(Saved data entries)
┌──

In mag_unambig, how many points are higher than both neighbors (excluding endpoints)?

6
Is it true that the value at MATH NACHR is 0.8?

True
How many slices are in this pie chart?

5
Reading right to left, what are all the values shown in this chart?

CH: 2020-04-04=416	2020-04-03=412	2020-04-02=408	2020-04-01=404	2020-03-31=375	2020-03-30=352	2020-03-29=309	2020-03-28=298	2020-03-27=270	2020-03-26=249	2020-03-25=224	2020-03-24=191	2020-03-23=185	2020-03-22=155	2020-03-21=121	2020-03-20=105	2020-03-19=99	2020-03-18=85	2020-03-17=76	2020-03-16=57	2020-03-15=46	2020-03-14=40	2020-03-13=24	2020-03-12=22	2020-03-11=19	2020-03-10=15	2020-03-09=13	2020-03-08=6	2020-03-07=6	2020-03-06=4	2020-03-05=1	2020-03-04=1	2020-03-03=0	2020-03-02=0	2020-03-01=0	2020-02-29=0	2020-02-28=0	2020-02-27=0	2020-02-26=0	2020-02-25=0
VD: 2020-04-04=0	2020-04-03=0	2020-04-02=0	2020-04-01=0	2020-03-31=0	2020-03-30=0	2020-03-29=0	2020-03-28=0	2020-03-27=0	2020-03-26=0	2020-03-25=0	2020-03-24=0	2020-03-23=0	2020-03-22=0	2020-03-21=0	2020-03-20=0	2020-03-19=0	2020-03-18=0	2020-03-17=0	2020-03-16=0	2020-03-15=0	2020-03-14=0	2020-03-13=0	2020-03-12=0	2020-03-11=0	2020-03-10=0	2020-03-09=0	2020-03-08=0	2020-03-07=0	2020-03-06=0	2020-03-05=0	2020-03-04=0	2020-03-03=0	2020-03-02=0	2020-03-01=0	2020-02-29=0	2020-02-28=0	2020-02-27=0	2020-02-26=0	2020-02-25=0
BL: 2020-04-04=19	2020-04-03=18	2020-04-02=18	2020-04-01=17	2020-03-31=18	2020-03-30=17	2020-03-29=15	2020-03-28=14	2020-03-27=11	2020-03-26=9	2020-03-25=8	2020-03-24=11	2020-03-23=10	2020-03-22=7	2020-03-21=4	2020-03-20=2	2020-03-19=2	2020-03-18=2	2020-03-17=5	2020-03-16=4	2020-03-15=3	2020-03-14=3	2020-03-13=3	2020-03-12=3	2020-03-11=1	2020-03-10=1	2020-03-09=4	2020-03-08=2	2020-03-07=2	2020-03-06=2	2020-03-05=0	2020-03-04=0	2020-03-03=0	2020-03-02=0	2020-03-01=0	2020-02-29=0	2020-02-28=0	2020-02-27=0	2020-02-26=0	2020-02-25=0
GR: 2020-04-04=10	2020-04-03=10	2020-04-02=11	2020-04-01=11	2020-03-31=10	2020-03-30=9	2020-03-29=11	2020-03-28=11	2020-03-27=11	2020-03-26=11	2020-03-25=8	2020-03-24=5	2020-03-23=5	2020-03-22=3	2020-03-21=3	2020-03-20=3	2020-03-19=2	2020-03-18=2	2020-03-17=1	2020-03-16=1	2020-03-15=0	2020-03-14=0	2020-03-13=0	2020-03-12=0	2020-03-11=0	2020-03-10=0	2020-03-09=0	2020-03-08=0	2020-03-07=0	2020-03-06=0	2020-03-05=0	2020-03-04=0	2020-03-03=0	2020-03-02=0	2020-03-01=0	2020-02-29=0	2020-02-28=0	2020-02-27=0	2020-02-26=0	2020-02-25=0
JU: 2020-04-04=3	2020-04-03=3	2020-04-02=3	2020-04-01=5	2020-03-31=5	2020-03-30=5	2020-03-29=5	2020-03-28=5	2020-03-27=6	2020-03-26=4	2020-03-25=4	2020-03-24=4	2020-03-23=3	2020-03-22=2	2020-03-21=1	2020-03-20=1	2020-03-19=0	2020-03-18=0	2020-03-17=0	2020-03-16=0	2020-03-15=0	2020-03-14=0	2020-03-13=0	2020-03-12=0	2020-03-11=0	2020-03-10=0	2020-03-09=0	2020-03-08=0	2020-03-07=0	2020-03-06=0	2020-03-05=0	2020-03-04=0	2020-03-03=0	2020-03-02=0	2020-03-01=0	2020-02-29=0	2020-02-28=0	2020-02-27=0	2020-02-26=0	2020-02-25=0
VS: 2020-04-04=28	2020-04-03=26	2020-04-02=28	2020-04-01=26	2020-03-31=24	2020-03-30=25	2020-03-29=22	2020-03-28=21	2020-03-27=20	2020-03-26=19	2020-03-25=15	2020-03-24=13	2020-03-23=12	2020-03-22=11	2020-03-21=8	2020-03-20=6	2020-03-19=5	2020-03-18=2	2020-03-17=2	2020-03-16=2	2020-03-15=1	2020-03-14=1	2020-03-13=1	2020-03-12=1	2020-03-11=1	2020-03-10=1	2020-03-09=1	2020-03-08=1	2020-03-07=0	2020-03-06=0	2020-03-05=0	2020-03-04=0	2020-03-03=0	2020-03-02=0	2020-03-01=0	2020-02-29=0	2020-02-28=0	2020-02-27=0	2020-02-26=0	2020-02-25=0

└──

▶ **Task requirements**
Rewrite all the entries with every "chart" replaced by "graph", keeping everything else unchanged.

▶ **Response to this task**
In mag_unambig, how many points are higher than both neighbors (excluding endpoints)?

6
Is it true that the value at MATH NACHR is 0.8?

True
How many slices are in this pie graph?

5
Reading right to left, what are all the values shown in this graph?

CH: 2020-04-04=416	2020-04-03=412	2020-04-02=408	2020-04-01=404	2020-03-31=375	2020-03-30=352	2020-03-29=309	2020-03-28=298	2020-03-27=270	2020-03-26=249	2020-03-25=224	2020-03-24=191	2020-03-23=185	2020-03-22=155	2020-03-21=121	2020-03-20=105	2020-03-19=99	2020-03-18=85	2020-03-17=76	2020-03-16=57	2020-03-15=46	2020-03-14=40	2020-03-13=24	2020-03-12=22	2020-03-11=19	2020-03-10=15	2020-03-09=13	2020-03-08=6	2020-03-07=6	2020-03-06=4	2020-03-05=1	2020-03-04=1	2020-03-03=0	2020-03-02=0	2020-03-01=0	2020-02-29=0	2020-02-28=0	2020-02-27=0	2020-02-26=0	2020-02-25=0
VD: 2020-04-04=0	2020-04-03=0	2020-04-02=0	2020-04-01=0	2020-03-31=0	2020-03-30=0	2020-03-29=0	2020-03-28=0	2020-03-27=0	2020-03-26=0	2020-03-25=0	2020-03-24=0	2020-03-23=0	2020-03-22=0	2020-03-21=0	2020-03-20=0	2020-03-19=0	2020-03-18=0	2020-03-17=0	2020-03-16=0	2020-03-15=0	2020-03-14=0	2020-03-13=0	2020-03-12=0	2020-03-11=0	2020-03-10=0	2020-03-09=0	2020-03-08=0	2020-03-07=0	2020-03-06=0	2020-03-05=0	2020-03-04=0	2020-03-03=0	2020-03-02=0	2020-03-01=0	2020-02-29=0	2020-02-28=0	2020-02-27=0	2020-02-26=0	2020-02-25=0
BL: 2020-04-04=19	2020-04-03=18	2020-04-02=18	2020-04-01=17	2020-03-31=18	2020-03-30=17	2020-03-29=15	2020-03-28=14	2020-03-27=11	2020-03-26=9	2020-03-25=8	2020-03-24=11	2020-03-23=10	2020-03-22=7	2020-03-21=4	2020-03-20=2	2020-03-19=2	2020-03-18=2	2020-03-17=5	2020-03-16=4	2020-03-15=3	2020-03-14=3	2020-03-13=3	2020-03-12=3	2020-03-11=1	2020-03-10=1	2020-03-09=4	2020-03-08=2	2020-03-07=2	2020-03-06=2	2020-03-05=0	2020-03-04=0	2020-03-03=0	2020-03-02=0	2020-03-01=0	2020-02-29=0	2020-02-28=0	2020-02-27=0	2020-02-26=0	2020-02-25=0
GR: 2020-04-04=10	2020-04-03=10	2020-04-02=11	2020-04-01=11	2020-03-31=10	2020-03-30=9	2020-03-29=11	2020-03-28=11	2020-03-27=11	2020-03-26=11	2020-03-25=8	2020-03-24=5	2020-03-23=5	2020-03-22=3	2020-03-21=3	2020-03-20=3	2020-03-19=2	2020-03-18=2	2020-03-17=1	2020-03-16=1	2020-03-15=0	2020-03-14=0	2020-03-13=0	2020-03-12=0	2020-03-11=0	2020-03-10=0	2020-03-09=0	2020-03-08=0	2020-03-07=0	2020-03-06=0	2020-03-05=0	2020-03-04=0	2020-03-03=0	2020-03-02=0	2020-03-01=0	2020-02-29=0	2020-02-28=0	2020-02-27=0	2020-02-26=0	2020-02-25=0
JU: 2020-04-04=3	2020-04-03=3	2020-04-02=3	2020-04-01=5	2020-03-31=5	2020-03-30=5	2020-03-29=5	2020-03-28=5	2020-03-27=6	2020-03-26=4	2020-03-25=4	2020-03-24=4	2020-03-23=3	2020-03-22=2	2020-03-21=1	2020-03-20=1	2020-03-19=0	2020-03-18=0	2020-03-17=0	2020-03-16=0	2020-03-15=0	2020-03-14=0	2020-03-13=0	2020-03-12=0	2020-03-11=0	2020-03-10=0	2020-03-09=0	2020-03-08=0	2020-03-07=0	2020-03-06=0	2020-03-05=0	2020-03-04=0	2020-03-03=0	2020-03-02=0	2020-03-01=0	2020-02-29=0	2020-02-28=0	2020-02-27=0	2020-02-26=0	2020-02-25=0
VS: 2020-04-04=28	2020-04-03=26	2020-04-02=28	2020-04-01=26	2020-03-31=24	2020-03-30=25	2020-03-29=22	2020-03-28=21	2020-03-27=20	2020-03-26=19	2020-03-25=15	2020-03-24=13	2020-03-23=12	2020-03-22=11	2020-03-21=8	2020-03-20=6	2020-03-19=5	2020-03-18=2	2020-03-17=2	2020-03-16=2	2020-03-15=1	2020-03-14=1	2020-03-13=1	2020-03-12=1	2020-03-11=1	2020-03-10=1	2020-03-09=1	2020-03-08=1	2020-03-07=0	2020-03-06=0	2020-03-05=0	2020-03-04=0	2020-03-03=0	2020-03-02=0	2020-03-01=0	2020-02-29=0	2020-02-28=0	2020-02-27=0	2020-02-26=0	2020-02-25=0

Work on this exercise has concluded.